1 9 8 1 (UK)
11 x episodes
The perfect production values and world-class acting talent of the superb cast made the 11-part Granada Television serialisation of Evelyn Waugh’s classic 1945 novel an instant favourite.
But the fur stoles and picturesque scenery (Venice, Paris, Yorkshire’s Castle Howard) were mere icing on the cake and the perfect foil for the central slow decay of a psycho-sexual tryst and a titled catholic family.
The elegant restraint did not find universal favour – The US broadcaster PBS was not amused by the gay undercurrent and a glimpse of Diana Quick’s nipple (Director Charles Sturridge claimed that the breast should have cancelled out the homosexual innuendo).
The story begins when devastatingly stylish painter Charles Ryder (Jeremy Irons) returns to Brideshead after the war and becomes our narrator. The love between bisexual Charles and homosexual Lord Sebastian Flyte (Anthony Andrews) blossoms and they become inseparable, finally discarding all their other friends for each other. Alcoholic Sebastian is ultimately thrown out of University and runs away to Morocco, while Charles moves to France to paint.
When Sebastian’s mother becomes ill, Charles goes to Morocco in search of Sebastian and finds him very ill in hospital.
He has also met a young German called Kurt. Sebastian’s mother dies at home and after a few years, Charles (now married to Celia) meets Sebastian’s sister, Julia, and begins a passionate affair with her.

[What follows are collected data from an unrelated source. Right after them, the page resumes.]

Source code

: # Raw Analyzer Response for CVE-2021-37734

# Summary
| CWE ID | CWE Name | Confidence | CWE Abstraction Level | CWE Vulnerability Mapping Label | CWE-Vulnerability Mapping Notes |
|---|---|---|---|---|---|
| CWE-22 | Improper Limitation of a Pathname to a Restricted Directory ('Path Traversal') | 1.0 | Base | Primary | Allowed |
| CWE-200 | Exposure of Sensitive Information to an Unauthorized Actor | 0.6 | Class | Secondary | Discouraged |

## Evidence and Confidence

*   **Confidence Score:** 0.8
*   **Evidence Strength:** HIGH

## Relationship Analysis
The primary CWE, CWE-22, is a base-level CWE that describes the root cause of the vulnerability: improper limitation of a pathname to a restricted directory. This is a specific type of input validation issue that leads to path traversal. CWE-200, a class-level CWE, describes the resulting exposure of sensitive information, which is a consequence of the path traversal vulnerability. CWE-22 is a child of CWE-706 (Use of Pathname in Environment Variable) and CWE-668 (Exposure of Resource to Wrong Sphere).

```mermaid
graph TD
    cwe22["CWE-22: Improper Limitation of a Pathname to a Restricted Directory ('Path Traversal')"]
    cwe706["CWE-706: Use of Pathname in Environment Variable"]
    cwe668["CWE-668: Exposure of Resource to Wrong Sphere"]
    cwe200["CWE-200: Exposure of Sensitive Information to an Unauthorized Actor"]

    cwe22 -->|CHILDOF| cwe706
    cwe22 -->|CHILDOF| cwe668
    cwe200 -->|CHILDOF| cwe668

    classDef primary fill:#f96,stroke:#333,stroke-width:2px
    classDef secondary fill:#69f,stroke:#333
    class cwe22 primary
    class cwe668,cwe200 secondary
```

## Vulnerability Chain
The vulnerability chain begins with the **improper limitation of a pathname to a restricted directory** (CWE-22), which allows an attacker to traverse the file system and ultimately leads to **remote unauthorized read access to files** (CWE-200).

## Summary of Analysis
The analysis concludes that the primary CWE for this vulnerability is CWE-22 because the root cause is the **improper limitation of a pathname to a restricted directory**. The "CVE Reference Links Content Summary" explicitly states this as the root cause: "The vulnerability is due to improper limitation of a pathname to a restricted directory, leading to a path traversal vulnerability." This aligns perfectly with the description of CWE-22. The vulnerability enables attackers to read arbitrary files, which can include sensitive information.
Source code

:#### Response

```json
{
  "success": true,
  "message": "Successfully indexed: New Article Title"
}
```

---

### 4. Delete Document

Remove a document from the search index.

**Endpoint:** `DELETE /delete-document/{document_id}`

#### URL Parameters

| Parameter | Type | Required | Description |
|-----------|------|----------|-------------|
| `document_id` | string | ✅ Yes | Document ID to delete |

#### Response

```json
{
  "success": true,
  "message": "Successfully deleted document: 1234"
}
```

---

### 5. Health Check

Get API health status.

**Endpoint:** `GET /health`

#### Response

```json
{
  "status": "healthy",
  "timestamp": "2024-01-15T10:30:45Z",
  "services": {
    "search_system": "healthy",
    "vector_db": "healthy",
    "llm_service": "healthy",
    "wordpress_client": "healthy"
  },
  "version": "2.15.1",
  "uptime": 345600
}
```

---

Their scenes together were perhaps the most passionate on television that year (even though Jeremy Irons apparently pinned his underpants to the sheets for the filming), and they helped to make the homosexuality something viewers could accept.
Meanwhile, Kurt commits suicide in a German concentration camp and Cordelia brings the news of Sebastian’s decline.
Sebastian’s absent father Lord Marchmain (Laurence Olivier) returns to England after 25 years to die at home at Brideshead.
Before it was screened, Brideshead looked set to become the costliest mistake in ITV’s history. The ITV strike in 1979 held production up, and the sixty-man crew was disbanded.
When the strike ended the director Michael Lindsay-Hogg had to leave, and young Charles Sturridge, a junior director at Granada, found himself in the job, giving orders to Laurence Olivier, John Gielgud, Claire Bloom and many other glittering stars.
In 1980, Jeremy Irons – part of almost every scene – had to leave for work on the film The French Lieutenant’s Woman for three months. Filming finished late and editing took forever.
But producer Derek Granger, who had beavered since 1972 to televise the novel he so admired, was never disheartened.
When his and Sturridge’s creation began to be seen in October 1981, around 9 million viewers adjusted to the pace (the actors were all directed to speak slowly) and were hooked.
For the care they took, the producers deserved the accolades; To make the Atlantic sequences, for example, deck scenes were shot aboard the QE2 in the Atlantic; Scenes supposed to be inside the liner were shot in the panelled dining room of the Adelphi Hotel, Liverpool, and in the Rainbow Room above a Kensington store, in the corridors of a Manchester office building and in the thirties-style ballroom foyer of the Park Lane Hotel. The cabins were built in Granada studios.